KARDIA-1 is a phase 2 randomized, double-blind, placebo-controlled, dose-ranging study evaluating the efficacy and safety of zilebesiran as monotherapy in 394 adults with mild to moderate untreated hypertension or on stable therapy with one or more antihypertensive drugs.
Patients were randomly assigned to one of five treatment arms during a 12-month double-blind period and double-blind extension period: 150 mg or 300 mg zilebesiran subcutaneously once every 6 months, 300 mg or 600 mg zilebesiran subcutaneously once every 3 months, or placebo. Patients taking placebo were randomly assigned to one of the four initial zilebesiran dose regimens beginning at month 6.
The primary endpoint was change from baseline in systolic blood pressure (SBP) at 3 months assessed by 24-hour ambulatory blood pressure monitoring.

Collected data entries

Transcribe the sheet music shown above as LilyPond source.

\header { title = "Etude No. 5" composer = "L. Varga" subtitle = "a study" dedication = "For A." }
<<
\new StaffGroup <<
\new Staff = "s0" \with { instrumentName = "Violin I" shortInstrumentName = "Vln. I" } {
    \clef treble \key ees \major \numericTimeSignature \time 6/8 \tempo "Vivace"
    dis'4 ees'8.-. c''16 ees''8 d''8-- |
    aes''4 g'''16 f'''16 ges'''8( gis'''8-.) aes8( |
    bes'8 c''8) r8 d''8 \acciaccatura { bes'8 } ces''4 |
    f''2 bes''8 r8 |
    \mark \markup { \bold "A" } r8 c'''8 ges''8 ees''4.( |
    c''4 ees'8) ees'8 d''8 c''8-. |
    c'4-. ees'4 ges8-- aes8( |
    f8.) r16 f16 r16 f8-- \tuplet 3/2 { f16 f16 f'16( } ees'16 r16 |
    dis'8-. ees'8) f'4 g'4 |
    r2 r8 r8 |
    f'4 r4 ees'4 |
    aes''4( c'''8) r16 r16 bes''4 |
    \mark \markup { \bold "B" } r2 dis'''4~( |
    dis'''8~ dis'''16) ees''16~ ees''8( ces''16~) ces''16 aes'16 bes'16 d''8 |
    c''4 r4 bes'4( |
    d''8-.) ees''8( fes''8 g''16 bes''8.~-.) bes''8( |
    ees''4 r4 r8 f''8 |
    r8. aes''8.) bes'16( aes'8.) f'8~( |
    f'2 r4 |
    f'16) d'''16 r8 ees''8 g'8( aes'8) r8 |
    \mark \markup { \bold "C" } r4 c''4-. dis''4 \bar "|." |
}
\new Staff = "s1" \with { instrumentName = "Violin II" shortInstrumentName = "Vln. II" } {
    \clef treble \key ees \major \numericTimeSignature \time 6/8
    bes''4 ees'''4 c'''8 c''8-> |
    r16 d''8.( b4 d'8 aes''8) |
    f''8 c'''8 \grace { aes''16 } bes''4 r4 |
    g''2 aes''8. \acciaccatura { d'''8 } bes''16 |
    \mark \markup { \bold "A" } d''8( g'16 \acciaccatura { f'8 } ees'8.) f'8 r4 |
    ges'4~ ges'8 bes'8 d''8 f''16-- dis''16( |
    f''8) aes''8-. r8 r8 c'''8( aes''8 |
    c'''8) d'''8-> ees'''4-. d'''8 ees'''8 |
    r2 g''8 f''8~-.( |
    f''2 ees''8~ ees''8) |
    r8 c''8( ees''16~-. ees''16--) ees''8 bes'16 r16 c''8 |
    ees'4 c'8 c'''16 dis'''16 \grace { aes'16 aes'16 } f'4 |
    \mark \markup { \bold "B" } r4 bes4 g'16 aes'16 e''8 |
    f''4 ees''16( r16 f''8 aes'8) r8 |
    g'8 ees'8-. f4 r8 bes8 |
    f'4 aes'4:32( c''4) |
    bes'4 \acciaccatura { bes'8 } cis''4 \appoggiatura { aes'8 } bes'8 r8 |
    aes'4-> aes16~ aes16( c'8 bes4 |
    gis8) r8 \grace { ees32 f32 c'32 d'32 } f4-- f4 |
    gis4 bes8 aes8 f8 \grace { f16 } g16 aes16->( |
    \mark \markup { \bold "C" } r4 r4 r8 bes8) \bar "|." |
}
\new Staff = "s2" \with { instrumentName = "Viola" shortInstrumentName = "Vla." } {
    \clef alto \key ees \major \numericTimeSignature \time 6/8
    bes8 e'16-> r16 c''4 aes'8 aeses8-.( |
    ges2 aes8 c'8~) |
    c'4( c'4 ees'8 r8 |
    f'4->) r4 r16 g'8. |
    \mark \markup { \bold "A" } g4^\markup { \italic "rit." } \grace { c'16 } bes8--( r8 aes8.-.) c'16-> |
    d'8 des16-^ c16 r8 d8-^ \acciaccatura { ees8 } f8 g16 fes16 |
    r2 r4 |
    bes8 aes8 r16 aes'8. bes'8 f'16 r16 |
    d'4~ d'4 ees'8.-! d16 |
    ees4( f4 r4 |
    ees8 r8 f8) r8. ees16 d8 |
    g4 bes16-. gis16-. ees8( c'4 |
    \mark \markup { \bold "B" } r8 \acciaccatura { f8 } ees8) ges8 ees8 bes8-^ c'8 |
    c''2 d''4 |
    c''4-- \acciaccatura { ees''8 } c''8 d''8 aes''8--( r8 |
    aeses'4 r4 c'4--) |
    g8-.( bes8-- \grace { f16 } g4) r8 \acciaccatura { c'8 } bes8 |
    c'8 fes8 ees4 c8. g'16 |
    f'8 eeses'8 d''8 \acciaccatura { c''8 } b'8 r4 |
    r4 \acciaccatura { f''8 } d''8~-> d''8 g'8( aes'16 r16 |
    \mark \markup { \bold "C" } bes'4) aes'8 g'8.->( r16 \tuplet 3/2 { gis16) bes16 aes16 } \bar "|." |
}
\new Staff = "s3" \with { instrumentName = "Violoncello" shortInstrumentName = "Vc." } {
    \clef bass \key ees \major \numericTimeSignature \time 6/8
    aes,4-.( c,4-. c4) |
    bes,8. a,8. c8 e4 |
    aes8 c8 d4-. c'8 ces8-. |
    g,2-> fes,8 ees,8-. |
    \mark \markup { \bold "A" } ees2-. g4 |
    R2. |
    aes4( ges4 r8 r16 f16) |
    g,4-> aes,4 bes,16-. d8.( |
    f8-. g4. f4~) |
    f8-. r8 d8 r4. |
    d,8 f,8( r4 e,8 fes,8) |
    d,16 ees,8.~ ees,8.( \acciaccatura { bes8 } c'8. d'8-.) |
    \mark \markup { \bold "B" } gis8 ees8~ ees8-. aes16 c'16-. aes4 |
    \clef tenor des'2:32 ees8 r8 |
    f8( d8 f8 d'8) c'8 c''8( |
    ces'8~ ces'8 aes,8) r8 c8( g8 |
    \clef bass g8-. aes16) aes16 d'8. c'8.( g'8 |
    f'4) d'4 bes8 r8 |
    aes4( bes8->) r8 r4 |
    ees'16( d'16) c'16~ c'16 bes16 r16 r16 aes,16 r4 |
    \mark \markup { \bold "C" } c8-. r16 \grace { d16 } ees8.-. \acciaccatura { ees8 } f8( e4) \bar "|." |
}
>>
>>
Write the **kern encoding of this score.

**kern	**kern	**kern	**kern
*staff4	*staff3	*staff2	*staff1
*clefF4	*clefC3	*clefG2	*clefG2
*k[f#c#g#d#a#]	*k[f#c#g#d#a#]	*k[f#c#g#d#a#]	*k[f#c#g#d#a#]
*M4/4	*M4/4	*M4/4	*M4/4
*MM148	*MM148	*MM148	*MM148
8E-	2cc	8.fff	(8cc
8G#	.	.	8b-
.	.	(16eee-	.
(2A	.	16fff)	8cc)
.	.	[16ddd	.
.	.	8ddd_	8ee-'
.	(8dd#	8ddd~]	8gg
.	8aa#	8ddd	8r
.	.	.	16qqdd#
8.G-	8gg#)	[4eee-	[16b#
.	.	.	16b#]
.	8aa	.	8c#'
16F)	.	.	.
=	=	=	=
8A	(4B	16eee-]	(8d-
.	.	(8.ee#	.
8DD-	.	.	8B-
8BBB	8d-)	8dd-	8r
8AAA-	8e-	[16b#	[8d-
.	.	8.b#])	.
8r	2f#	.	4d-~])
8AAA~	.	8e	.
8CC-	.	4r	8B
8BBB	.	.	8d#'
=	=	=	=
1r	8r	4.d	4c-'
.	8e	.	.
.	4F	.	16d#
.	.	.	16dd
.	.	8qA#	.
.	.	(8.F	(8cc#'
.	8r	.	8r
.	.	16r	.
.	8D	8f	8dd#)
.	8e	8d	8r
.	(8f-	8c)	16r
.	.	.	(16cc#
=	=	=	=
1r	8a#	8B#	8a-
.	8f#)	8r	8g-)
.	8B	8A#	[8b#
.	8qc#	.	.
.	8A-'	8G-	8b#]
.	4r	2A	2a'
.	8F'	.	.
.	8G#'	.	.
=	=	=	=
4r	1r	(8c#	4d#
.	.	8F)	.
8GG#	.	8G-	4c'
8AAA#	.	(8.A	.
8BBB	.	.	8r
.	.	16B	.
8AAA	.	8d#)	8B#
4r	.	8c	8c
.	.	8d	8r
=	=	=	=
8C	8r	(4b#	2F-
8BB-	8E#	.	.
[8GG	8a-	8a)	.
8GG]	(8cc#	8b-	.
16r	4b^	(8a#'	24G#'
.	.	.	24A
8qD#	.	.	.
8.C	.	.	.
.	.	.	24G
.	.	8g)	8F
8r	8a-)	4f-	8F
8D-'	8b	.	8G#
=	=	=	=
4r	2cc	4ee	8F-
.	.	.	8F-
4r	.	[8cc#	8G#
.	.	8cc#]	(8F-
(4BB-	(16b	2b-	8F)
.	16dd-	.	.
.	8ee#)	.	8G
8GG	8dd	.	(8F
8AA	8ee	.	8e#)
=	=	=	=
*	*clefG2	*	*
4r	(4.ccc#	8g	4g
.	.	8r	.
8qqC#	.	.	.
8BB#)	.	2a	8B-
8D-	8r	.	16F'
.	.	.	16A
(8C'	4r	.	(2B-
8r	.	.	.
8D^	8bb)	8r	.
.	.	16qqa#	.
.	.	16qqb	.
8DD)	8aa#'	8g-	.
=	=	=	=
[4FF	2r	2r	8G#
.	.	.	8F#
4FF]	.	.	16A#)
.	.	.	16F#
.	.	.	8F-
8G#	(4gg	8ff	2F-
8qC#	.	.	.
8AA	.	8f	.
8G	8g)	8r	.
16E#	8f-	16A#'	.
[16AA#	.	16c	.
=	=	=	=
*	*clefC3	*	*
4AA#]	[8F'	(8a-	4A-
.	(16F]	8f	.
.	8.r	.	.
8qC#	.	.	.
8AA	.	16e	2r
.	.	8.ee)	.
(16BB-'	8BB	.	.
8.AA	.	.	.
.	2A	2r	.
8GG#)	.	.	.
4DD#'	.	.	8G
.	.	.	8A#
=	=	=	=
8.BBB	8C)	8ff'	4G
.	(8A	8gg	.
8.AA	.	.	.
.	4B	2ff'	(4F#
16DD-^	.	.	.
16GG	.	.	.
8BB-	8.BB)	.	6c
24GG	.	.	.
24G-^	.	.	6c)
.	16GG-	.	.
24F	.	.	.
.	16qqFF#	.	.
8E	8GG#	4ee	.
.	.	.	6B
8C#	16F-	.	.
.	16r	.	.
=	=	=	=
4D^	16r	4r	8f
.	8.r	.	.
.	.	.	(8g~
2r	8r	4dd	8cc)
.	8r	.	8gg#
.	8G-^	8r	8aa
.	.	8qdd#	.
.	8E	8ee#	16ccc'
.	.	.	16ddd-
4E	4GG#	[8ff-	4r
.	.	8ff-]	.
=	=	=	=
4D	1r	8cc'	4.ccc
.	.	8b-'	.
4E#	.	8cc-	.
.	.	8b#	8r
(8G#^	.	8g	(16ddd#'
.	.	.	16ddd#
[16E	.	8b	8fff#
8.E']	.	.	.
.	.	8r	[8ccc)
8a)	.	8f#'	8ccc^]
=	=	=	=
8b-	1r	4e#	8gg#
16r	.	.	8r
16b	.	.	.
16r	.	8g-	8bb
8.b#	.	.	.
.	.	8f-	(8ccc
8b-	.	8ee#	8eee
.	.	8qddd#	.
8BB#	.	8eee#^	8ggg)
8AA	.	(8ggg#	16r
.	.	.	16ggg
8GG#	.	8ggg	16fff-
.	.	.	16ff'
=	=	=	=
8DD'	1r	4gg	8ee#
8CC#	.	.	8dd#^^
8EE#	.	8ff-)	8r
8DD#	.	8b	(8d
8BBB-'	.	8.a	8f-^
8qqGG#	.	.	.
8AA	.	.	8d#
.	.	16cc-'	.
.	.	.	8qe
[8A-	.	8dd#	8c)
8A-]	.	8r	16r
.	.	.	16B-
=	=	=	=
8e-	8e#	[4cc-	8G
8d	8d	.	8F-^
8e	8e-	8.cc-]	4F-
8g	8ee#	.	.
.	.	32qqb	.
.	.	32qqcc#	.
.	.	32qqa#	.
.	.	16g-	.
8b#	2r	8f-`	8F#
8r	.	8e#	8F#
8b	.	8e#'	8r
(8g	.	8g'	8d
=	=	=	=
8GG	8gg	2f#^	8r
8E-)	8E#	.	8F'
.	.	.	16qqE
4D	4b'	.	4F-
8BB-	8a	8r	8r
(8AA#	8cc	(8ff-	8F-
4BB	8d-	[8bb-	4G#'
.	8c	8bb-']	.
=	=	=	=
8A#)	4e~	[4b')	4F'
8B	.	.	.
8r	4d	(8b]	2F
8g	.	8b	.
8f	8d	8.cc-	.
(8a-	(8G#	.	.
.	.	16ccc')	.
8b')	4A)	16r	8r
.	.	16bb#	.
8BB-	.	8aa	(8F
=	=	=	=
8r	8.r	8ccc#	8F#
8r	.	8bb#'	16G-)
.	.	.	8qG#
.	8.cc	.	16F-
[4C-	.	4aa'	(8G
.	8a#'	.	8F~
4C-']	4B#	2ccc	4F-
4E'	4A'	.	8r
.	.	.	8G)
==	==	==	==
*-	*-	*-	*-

> **Set of tasks**:
1. Answer each question from the KARDIA-1 study description:
(a) How many adults did the study evaluate?
(b) How often was the 150 mg dose of zilebesiran given?
(c) By what method was the change in systolic blood pressure at 3 months assessed?
2. Write the next part of the KARDIA-1 study description, starting after its final sentence.
The records have no connection to the text.

> **Answers by item**:
1.
(a) 394 adults.
(b) Subcutaneously once every 6 months.
(c) By 24-hour ambulatory blood pressure monitoring.

2.
Topline data show a dose-dependent, clinically significant reduction in 24-hour mean SBP, with a placebo-subtracted reduction greater than 15 mm Hg (P < .0001) with both the 300 mg and 600 mg doses.
The study also met key secondary endpoints, showing “consistent and sustained reductions” in SBP at 6 months, which supports quarterly or biannual dosing, the company said.
There was one death due to cardiopulmonary arrest in a zilebesiran-treated patient that was considered unrelated to the drug. Serious adverse events were reported in 3.6% of zilebesiran-treated patients and 6.7% of placebo-treated patients. None was considered related to the study drug.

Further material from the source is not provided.